What bores me are people who go on and on and on about their bad day at work, senseless commercials and reality tv, looking at my wardrobe and how depressingly old my things look, going out with people just because I want to be nice to them even though I don't care much for their company and then I end up playing with my phone and looking at the watch, waiting for the bus, waiting for people who say they'll come by at 7:00 and don't show up till 9, waiting for laundry to get dry, waiting for the floors to get dry after mopping, waiting for the cigarette smoke to leave my living room after I've secretly smoked a few cigarettes seeing that I'm a non-smoker and all. That sort of, kind of covers it. :)
P.S. The jpeg you picked though is making me laugh. Good one.
I actually welcome boredom. It gives me the illusion of having time to myself.
Some people have a knack for making me yawn. I don't really look at my watch much but I've noticed that I do so compulsively when I'm around the boredom-bringing people. And they're all nice, of course. I suppose one gets bored when in the presence of mediocrity.....
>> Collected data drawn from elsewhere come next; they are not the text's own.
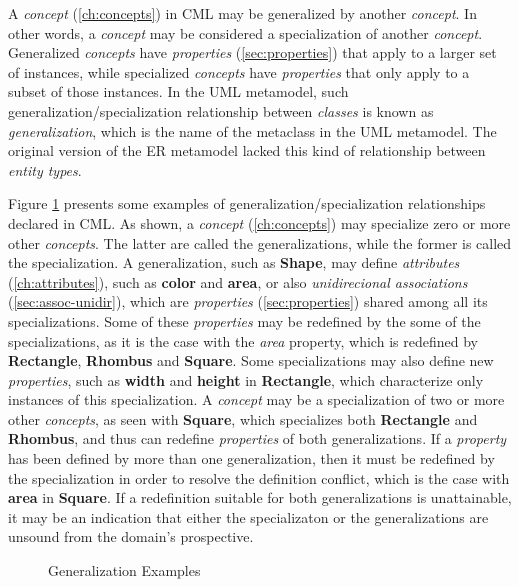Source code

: \begin{definition}
A \emph{concept} (\ref{ch:concepts}) in CML may be generalized by another \emph{concept}.
In other words, a \emph{concept} may be considered a specialization of another \emph{concept}.
Generalized \emph{concepts} have \emph{properties} (\ref{sec:properties})
that apply to a larger set of instances,
while specialized \emph{concepts} have \emph{properties}
that only apply to a subset of those instances.
In the UML \cite{uml} metamodel,
such generalization/specialization relationship between \emph{classes}
is known as \emph{generalization}, which is the name of the metaclass in the UML metamodel.
The original version of the ER \cite{er} metamodel lacked this kind of relationship
between \emph{entity types}.
\end{definition}

\begin{examples}
Figure \ref{fig:ex:generalization} presents some examples of
generalization/specialization relationships declared in CML.
As shown,
a \emph{concept} (\ref{ch:concepts}) may specialize zero or more other \emph{concepts}.
The latter are called the generalizations,
while the former is called the specialization.
A generalization, such as \textbf{Shape},
may define \emph{attributes} (\ref{ch:attributes}),
such as \textbf{color} and \textbf{area},
or also \emph{unidirecional associations} (\ref{sec:assoc-unidir}),
which are \emph{properties} (\ref{sec:properties}) shared among all its specializations.
Some of these \emph{properties} may be redefined by the some of the specializations,
as it is the case with the \emph{area} property,
which is redefined by \textbf{Rectangle}, \textbf{Rhombus} and \textbf{Square}.
Some specializations may also define new \emph{properties},
such as \textbf{width} and \textbf{height} in \textbf{Rectangle},
which characterize only instances of this specialization.
A \emph{concept} may be a specialization of two or more other \emph{concepts},
as seen with \textbf{Square},
which specializes both \textbf{Rectangle} and \textbf{Rhombus},
and thus can redefine \emph{properties} of both generalizations.
If a \emph{property} has been defined by more than one generalization,
then it must be redefined by the specialization
in order to resolve the definition conflict,
which is the case with \textbf{area} in \textbf{Square}. 
If a redefinition suitable for both generalizations is unattainable,
it may be an indication that either the specializaton or the generalizations
are unsound from the domain's prospective.
\end{examples}

\begin{figure}
\verbatimfont{\small}

\caption{Generalization Examples}
\label{fig:ex:generalization}
\end{figure}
I also get bored in doc's offices. Not at the dentist's though. There, I'm nursing my anxiety so I'm taken care of :=))
This reminds me of an article I read awhile ago about "The Zone" -- a phenomenon in which time seems to slow.
As child, I used to enjoy getting lost in my thoughts, but I find that society these days is so geared toward constantly being on the go and being connected that I almost don't remember how to get lost in my mind anymore. That's a shame, I think.
I get bored at work. Who doesn't? So I do what everyone else does and pretend to be working while I'm actually reading and writing blogs.
P.S. My watch battery died in January and I've stopped wearing a watch since. I like to live in the world of "ish" anyway, but I find it's wonderful not to be in the habit of looking at my wrist all day. Instead I seek out a clock when I'm really curious about the time, but most of the time I know about what time it is anyway.
I dont tend to get bored and when I do I tend to use that time to think about my life, my past,present and future... usw I find this tends to happens when I am alone with nothing to do, nowhere to go, and no one to see.